Instructions for the task = Track down each line below containing the string "Jose" and copy it.

(Supplied material begins)

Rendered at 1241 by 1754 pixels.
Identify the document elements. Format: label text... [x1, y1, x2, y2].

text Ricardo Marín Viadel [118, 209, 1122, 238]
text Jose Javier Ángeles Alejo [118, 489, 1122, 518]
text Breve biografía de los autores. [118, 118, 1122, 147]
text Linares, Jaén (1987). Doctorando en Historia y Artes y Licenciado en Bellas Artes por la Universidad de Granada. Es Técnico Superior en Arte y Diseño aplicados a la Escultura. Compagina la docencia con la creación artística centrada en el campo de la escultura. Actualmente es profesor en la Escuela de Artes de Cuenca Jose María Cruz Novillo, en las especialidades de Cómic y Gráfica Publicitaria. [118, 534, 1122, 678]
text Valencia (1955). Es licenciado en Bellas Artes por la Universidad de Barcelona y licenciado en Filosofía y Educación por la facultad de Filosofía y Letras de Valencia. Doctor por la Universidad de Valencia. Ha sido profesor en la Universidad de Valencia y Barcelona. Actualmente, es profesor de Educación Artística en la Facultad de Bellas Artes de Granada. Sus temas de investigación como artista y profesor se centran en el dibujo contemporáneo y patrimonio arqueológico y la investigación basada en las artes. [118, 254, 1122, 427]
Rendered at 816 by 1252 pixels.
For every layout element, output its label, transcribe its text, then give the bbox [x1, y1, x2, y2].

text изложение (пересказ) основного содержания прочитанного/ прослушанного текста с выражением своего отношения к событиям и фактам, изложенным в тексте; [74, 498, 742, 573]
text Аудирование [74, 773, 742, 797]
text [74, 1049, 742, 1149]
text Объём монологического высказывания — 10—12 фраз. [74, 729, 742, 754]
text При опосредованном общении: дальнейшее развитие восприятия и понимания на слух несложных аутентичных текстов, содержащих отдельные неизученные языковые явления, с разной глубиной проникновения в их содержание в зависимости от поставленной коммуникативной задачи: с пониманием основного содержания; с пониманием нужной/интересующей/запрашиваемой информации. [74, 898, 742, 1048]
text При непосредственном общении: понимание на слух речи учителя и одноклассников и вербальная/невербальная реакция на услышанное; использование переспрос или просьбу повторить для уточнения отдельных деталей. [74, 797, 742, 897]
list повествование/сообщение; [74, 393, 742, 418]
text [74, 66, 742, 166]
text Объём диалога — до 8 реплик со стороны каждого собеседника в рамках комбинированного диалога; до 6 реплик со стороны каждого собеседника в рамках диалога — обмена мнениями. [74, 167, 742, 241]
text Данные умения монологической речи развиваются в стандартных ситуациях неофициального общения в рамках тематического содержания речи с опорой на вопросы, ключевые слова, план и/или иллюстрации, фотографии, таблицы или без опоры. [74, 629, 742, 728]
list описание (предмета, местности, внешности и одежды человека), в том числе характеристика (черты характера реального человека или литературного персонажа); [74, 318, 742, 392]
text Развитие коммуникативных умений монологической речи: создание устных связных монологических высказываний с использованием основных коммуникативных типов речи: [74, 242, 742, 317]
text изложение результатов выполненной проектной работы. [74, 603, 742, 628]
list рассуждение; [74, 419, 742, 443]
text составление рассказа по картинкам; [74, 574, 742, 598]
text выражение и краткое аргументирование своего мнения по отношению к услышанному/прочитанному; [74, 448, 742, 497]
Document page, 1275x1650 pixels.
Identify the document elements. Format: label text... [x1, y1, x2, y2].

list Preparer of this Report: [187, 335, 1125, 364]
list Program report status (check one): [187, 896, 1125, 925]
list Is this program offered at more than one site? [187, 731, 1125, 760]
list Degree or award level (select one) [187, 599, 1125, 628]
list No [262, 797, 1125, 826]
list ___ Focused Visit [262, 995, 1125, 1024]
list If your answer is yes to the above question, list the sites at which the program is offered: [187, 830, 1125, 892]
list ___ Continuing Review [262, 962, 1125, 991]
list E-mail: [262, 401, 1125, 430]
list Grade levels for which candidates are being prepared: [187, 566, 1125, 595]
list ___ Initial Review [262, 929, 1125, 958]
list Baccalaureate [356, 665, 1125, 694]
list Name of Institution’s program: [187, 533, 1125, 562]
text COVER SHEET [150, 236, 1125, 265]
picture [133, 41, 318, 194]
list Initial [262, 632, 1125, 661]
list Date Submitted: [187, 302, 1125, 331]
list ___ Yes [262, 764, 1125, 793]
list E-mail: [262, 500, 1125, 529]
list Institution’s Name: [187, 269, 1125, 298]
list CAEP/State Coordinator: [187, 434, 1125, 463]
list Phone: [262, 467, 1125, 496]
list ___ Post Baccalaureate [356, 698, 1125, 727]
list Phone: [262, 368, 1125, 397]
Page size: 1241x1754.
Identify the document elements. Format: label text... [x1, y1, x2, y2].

(Supplied material ends)

Completed task =
text Jose Javier Ángeles Alejo [118, 489, 1122, 518]
text Linares, Jaén (1987). Doctorando en Historia y Artes y Licenciado en Bellas Artes por la Universidad de Granada. Es Técnico Superior en Arte y Diseño aplicados a la Escultura. Compagina la docencia con la creación artística centrada en el campo de la escultura. Actualmente es profesor en la Escuela de Artes de Cuenca Jose María Cruz Novillo, en las especialidades de Cómic y Gráfica Publicitaria. [118, 534, 1122, 678]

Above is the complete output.